Comparative analysis of all samples indicated that the leaves grown in the sun had a greater content of biologically active principles
(caffeoyl derivatives, caffeine, theobromine and rutin) when compared with those grown in the shade. The processing that the leaves were subjected to after harvesting had a critical influence on bioactive compound composition. Processed leaves for “chimarrão” showed a decrease in the concentration of xanthines while the oxidised ones had SB431542 a lower concentration of phenolics when compared with green leaves (in natura), which promoted a decrease in the antioxidant potential of the oxidised leaves. However, if on the one hand the leaves subjected to blanching and drying (“chimarrão” type) contained more phenolic compounds and consequently a more intense antioxidant activity, on the other hand the oxidised leaves contained greater concentrations of carbohydrates, such as fructose and glucose, which may soften the
flavour of the beverage. Thus, the present results provide a guideline for obtaining leaves from Maté enriched in biologically active components, which could be applied+ to the pharmaceutical, food and cosmetic industries. The authors wish to thank the Brazilian Ruxolitinib nmr funding agencies Conselho Nacional de Desenvolvimento Científico e Tecnológico (CNPq), Fundação Araucária, and PRONEX-Carboidratos for financial support. The authors declare no conflict of interest. “
“Vegetable oils are important compounds of human nourishment, providing energy, essential fatty acids and fat-soluble vitamins.
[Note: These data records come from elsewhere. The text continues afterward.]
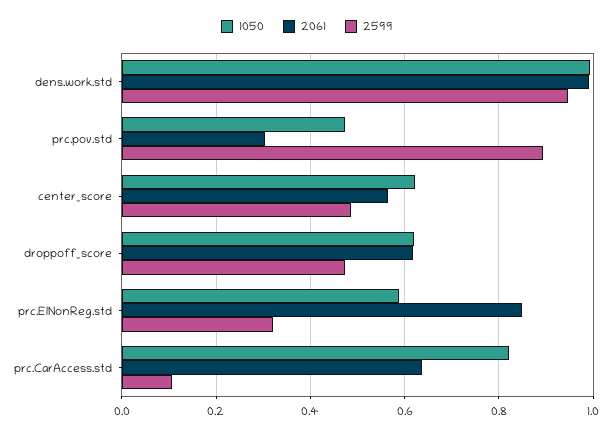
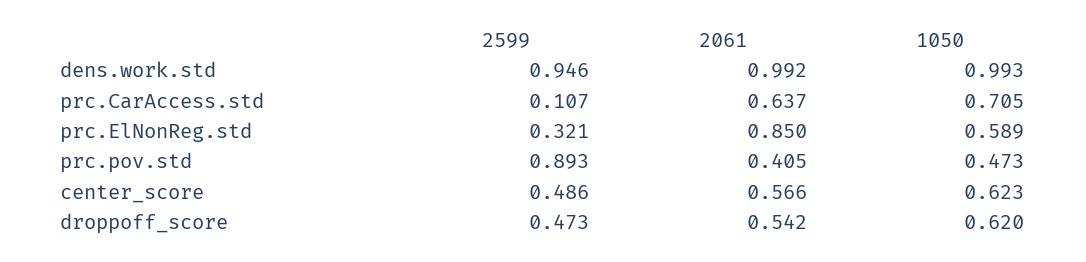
  {
    "1050": {
      "dens.work.std": 0.993,
      "prc.pov.std": 0.473,
      "center_score": 0.623,
      "droppoff_score": 0.62,
      "prc.ElNonReg.std": 0.589,
-     "prc.CarAccess.std": 0.82
+     "prc.CarAccess.std": 0.705
    },
    "2061": {
      "dens.work.std": 0.992,
-     "prc.pov.std": 0.3,
+     "prc.pov.std": 0.405,
      "center_score": 0.566,
-     "droppoff_score": 0.62,
+     "droppoff_score": 0.542,
      "prc.ElNonReg.std": 0.85,
      "prc.CarAccess.std": 0.637
    },
    "2599": {
      "dens.work.std": 0.946,
      "prc.pov.std": 0.893,
      "center_score": 0.486,
      "droppoff_score": 0.473,
      "prc.ElNonReg.std": 0.321,
      "prc.CarAccess.std": 0.107
    }
  }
Among these vitamins, provitamin
A and vitamin E are highlighted. Tocopherols are natural antioxidants that also present vitamin E activity, especially the α-tocopherol (De Greyt & Kellens, 2005) which are frequently found in serum (Krčmová et al., 2009). Tocotrienols possess powerful neuroprotective, anti-cancer and cholesterol lowering properties that are often not exhibited by tocopherols (Sen, Khanna, & Roy, 2005). During deodorisation, it was observed that tocopherol losses exceeded 30%, two thirds of which resulted from their distillation (Gogolewsky, Nogala-Kalucka, & Szeliga, 2000). Both analytes, tocopherols and tocotrienols, present maximum UV absorption between 280 and 300 nm with minimum absorption between 250 and 260 nm. Tocopherols Methocarbamol and tocotrienols have also intense native fluorescence when excited at 210 or 290–292 nm. Excitation of chroman ring at these wavelengths produces maximal emission at 320 or slightly higher wavelengths. Fluorescence detection provides sensitivity, specificity, and cleaner chromatograms compared to UV detection. Fluorescence detection is essential to the successful assay of vitamin E in complex food matrices. UV detection can be used for concentrated supplements or fortification premixes (Eitenmiller & Landen, 1999, Chapter 3).